Speaking of firewood, we've been cutting, hauling, splitting, and stacking firewood this week! And the daytime temperatures have been in the mid thirties Celsius (86'F), so every morning for the past few days we have been getting up at day break and putting in a few hours on that most important of farm tasks. One night, the overnight temperature didn't go below 27'C (81'F) but we're made of tough stuff and just got on with the job:
|Far out, 6.43am and the outside temperature is 27'C / 81'F and the sun is barely above the horizon!|
|Two days of cutting and hauling seasoned firewood produced a tidy heap|
|The secondary firewood shed is now full|
|Just as the door to the full CBF Sub branch / firewood shed was closed, a rain storm moved in over the valley|
|The author shows off one of the two shopping bags full of wild apples which we picked this week|
|The author smiles as he contemplates apple wine and apple cider vinegar using the free apples|
|Each raised garden bed now has its own individual irrigation sprayer which can be endlessly modified.|
|A close up of the individual irrigation sprayer in action|
|Scritchy the boss dog gives the much larger puppy Ollie 'what for'!|
|A formidable creature appeared on the back verandah|
|We leave the thousands of elderberries for the birds and they love them|
|Jalapeño chili's. I'm honestly a bit frightened about these...|
|Long capsicum (peppers). Total 100% yummo!|
|Eggplants. I'm hoping they put on some serious size before autumn|
|A pumpkin over a watermelon. How often is that seen?|
|Corn on the cob.
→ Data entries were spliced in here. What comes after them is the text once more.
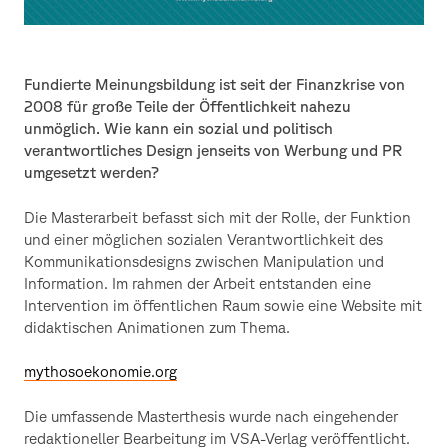
Fundierte Meinungsbildung ist seit der Finanzkrise von
2008 für große Teile der Öffentlichkeit nahezu
unmöglich. Wie kann ein sozial und politisch
verantwortliches Design jenseits von Werbung und PR
umgesetzt werden?
Die Masterarbeit befasst sich mit der Rolle, der Funktion
und einer möglichen sozialen Verantwortlichkeit des
Kommunikationsdesigns zwischen Manipulation und
Information. Im rahmen der Arbeit entstanden eine
Intervention im öffentlichen Raum sowie eine Website mit
didaktischen Animationen zum Thema.
mythosoekonomie.org
Die umfassende Masterthesis wurde nach eingehender
redaktioneller Bearbeitung im VSA-Verlag veröffentlicht.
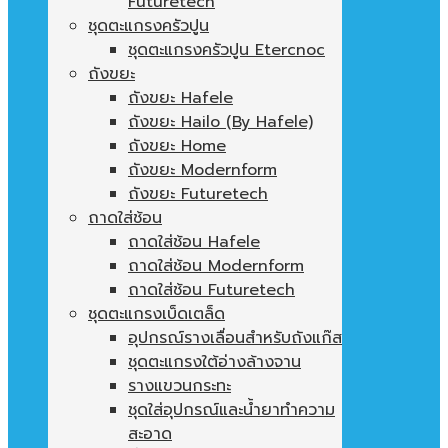
Futuretech
ชุดตะแกรงครัวปูน
ชุดตะแกรงครัวปูน Etercnoc
ถังขยะ
ถังขยะ Hafele
ถังขยะ Hailo (By Hafele)
ถังขยะ Home
ถังขยะ Modernform
ถังขยะ Futuretech
ถาดใส่ช้อน
ถาดใส่ช้อน Hafele
ถาดใส่ช้อน Modernform
ถาดใส่ช้อน Futuretech
ชุดตะแกรงเบ็ดเตล็ด
อุปกรณ์รางเลื่อนสำหรับถังแก๊ส
ชุดตะแกรงใต้อ่างล้างจาน
รางแขวนกระทะ
ชุดใส่อุปกรณ์และน้ำยาทำความ
สะอาด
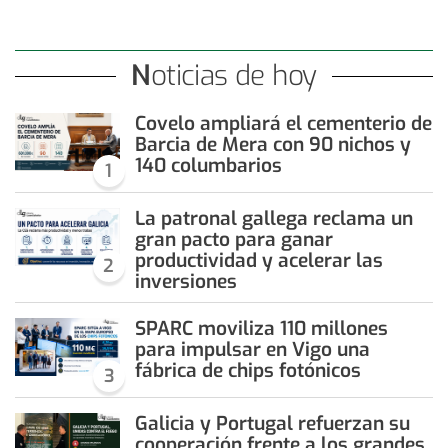
Noticias de hoy
Covelo ampliará el cementerio de
Barcia de Mera con 90 nichos y
140 columbarios
1
La patronal gallega reclama un
gran pacto para ganar
productividad y acelerar las
2
inversiones
SPARC moviliza 110 millones
para impulsar en Vigo una
fábrica de chips fotónicos
3
Galicia y Portugal refuerzan su
cooperación frente a los grandes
Next season I hope to replant some of this seed|
|The mid sized tomatoes are just beginning to ripen. How tasty do these look?|
|The birds appear to have missed these plums|
|An almost perfect European pear|
|The Asian pears refuse to be outdone and are just as tasty|
The recent heavy rain and only Very High UV (down from Extreme ratings) has meant that the flowers have bounced back with a vengeance!
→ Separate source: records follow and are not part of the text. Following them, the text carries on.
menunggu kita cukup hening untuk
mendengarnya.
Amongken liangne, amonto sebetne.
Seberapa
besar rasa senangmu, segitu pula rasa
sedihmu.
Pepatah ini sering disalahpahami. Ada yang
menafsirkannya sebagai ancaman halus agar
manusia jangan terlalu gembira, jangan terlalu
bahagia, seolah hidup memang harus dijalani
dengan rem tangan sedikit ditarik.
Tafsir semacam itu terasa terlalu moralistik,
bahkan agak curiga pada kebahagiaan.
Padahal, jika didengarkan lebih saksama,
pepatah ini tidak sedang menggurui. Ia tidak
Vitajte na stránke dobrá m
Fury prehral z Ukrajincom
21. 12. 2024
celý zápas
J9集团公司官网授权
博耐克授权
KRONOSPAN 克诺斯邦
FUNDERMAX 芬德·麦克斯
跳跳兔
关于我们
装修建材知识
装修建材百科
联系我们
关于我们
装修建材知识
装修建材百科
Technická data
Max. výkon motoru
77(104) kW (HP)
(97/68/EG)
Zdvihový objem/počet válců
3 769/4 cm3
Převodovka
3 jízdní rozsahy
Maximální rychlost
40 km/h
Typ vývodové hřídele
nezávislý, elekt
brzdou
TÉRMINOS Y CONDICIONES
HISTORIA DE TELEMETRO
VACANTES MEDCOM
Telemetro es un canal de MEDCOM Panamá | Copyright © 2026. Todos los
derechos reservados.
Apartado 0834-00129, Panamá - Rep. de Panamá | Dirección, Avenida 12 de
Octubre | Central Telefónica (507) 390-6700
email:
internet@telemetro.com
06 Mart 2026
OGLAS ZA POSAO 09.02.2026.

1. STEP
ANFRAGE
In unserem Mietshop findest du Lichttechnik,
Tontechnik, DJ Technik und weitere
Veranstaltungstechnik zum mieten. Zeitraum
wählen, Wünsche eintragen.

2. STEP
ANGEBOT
|Geraniums and Nasturtiums make for a colourful display|
|Globe artichokes are the coolest colour flower|
|More Geraniums. I've nicknamed this variety: Stinky Red|
|Honey bees are enjoying the copious and hardy Agapanthus|
|The mint family of plants are flowering and the bee here is enjoying the Oregano|
As a general rule I don't purchase cut flowers, and neither do I plant Eucalyptus trees near to the house (due to the fire risk). That is actually two rules. Anyway, with Valentines Day closing in upon us I planted a stunning Eucalyptus Ficifolia close to the house for the editors enjoyment and pleasure.
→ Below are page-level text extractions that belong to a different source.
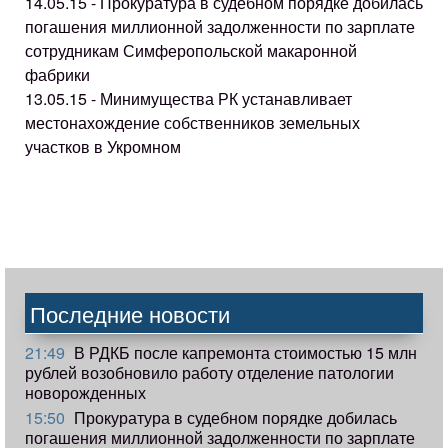
14.05.15 - Прокуратура в судебном порядке добилась
погашения миллионной задолженности по зарплате
сотрудникам Симферопольской макаронной
фабрики
13.05.15 - Минимущества РК устанавливает
местонахождение собственников земельных
участков в Укромном
Последние новости
21:49
В РДКБ после капремонта стоимостью 15 млн
рублей возобновило работу отделение патологии
новорожденных
15:50
Прокуратура в судебном порядке добилась
погашения миллионной задолженности по зарплате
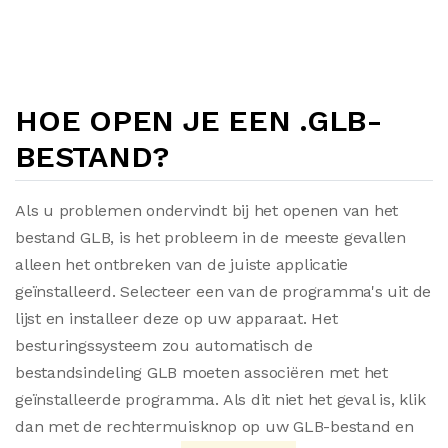
HOE OPEN JE EEN .GLB-
BESTAND?
Als u problemen ondervindt bij het openen van het
bestand GLB, is het probleem in de meeste gevallen
alleen het ontbreken van de juiste applicatie
geïnstalleerd. Selecteer een van de programma's uit de
lijst en installeer deze op uw apparaat. Het
besturingssysteem zou automatisch de
bestandsindeling GLB moeten associëren met het
geïnstalleerde programma. Als dit niet het geval is, klik
dan met de rechtermuisknop op uw GLB-bestand en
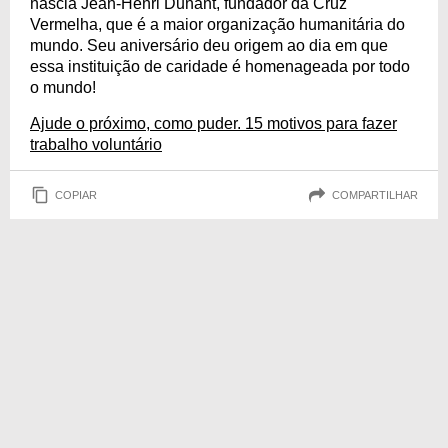
nascia Jean-Henri Dunant, fundador da Cruz
Vermelha, que é a maior organização humanitária do
mundo. Seu aniversário deu origem ao dia em que
essa instituição de caridade é homenageada por todo
o mundo!
Ajude o próximo, como puder. 15 motivos para fazer
trabalho voluntário
COPIAR
COMPARTILHAR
|We planted a pink flowering form of Eucalyptus Ficifolia this week|
Before we close out the blog, I just wanted to give a shout out to the excellent English rapper Big Shaq for his song: "Man's not hot" from which I ripped the title for this week's blog. An awesome song and total respect. Who can deny the sheer cleverness of the lyrics: "Two plus two is four
Minus one that's three, quick maths"?
Minus one that's three, quick maths"?
The temperature outside now at about 8.45pm is 15’C (59’F). So far this year there has been 104.6mm (4.1 inches) which is up from last week's total of 103.8mm (4.1 inches).